Pictures paired with source code
:::

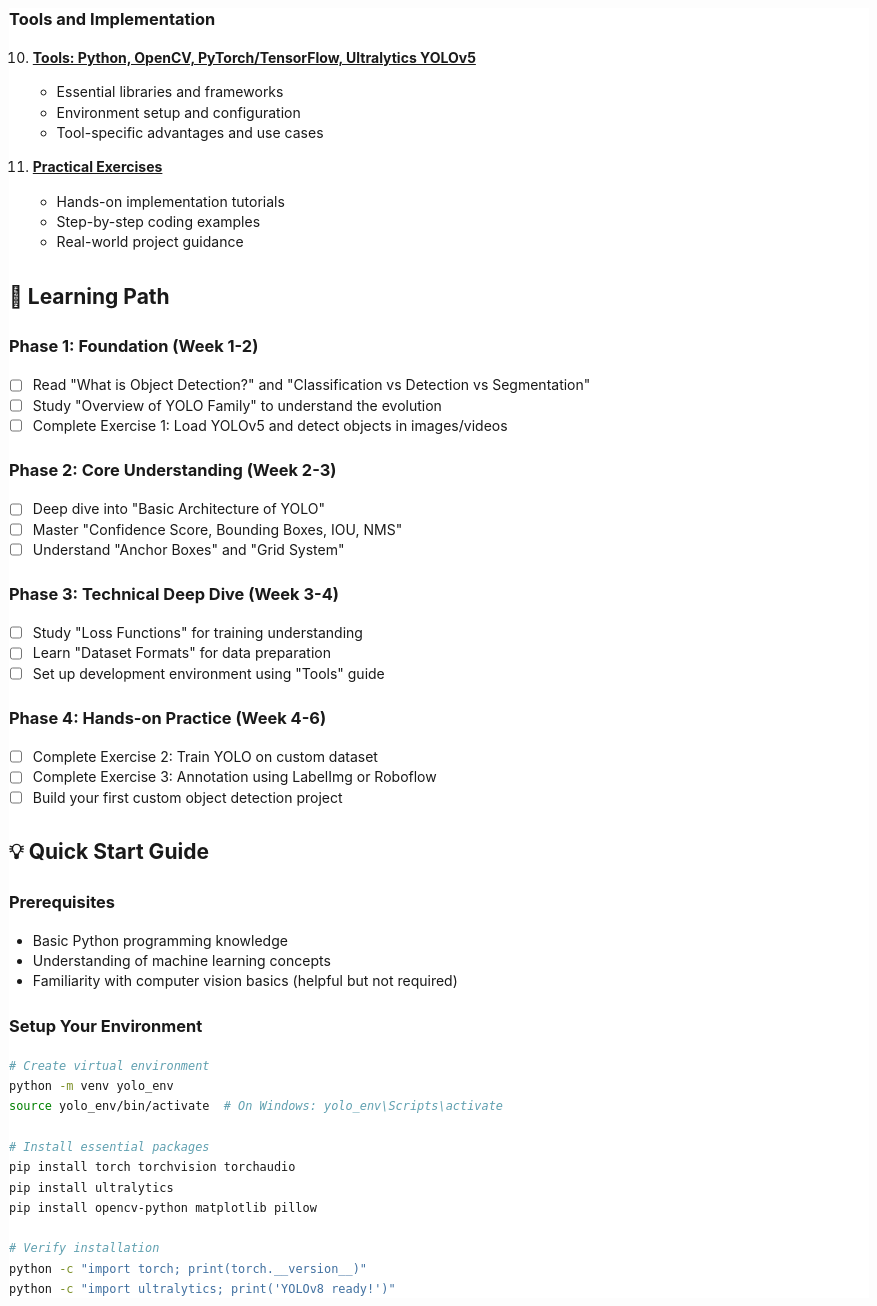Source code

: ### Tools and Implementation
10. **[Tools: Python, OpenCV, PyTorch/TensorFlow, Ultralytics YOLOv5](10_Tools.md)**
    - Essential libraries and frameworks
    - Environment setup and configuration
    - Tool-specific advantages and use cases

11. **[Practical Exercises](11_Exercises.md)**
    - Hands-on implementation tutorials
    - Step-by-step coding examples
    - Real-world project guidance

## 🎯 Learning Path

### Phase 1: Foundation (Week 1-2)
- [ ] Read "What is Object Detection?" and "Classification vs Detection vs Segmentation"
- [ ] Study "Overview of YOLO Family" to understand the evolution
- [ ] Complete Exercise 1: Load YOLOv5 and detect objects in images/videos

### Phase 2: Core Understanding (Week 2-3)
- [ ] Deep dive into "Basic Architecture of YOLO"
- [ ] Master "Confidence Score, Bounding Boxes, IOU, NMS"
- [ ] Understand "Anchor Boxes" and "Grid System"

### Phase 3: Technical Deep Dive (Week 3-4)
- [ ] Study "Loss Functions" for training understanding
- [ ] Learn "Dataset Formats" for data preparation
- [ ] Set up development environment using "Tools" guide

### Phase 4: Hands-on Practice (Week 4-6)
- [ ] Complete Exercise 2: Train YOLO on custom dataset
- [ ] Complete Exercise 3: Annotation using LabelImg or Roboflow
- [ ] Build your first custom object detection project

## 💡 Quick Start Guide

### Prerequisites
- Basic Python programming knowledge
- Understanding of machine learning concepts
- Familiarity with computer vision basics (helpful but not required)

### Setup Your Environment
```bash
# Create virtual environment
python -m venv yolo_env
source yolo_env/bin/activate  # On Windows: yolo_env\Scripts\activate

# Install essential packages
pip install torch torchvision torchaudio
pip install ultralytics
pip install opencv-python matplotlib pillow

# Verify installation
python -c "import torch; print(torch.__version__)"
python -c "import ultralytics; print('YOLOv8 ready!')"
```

:::

> Task to carry out
Above are the lines; repeat exactly the ones from the line containing "### Phase 3: Technical Deep Dive (Week 3-4)" down to the line containing "- [ ] Complete Exercise 3: Annotation", both inclusive.

> Exercise response
### Phase 3: Technical Deep Dive (Week 3-4)
- [ ] Study "Loss Functions" for training understanding
- [ ] Learn "Dataset Formats" for data preparation
- [ ] Set up development environment using "Tools" guide

### Phase 4: Hands-on Practice (Week 4-6)
- [ ] Complete Exercise 2: Train YOLO on custom dataset
- [ ] Complete Exercise 3: Annotation using LabelImg or Roboflow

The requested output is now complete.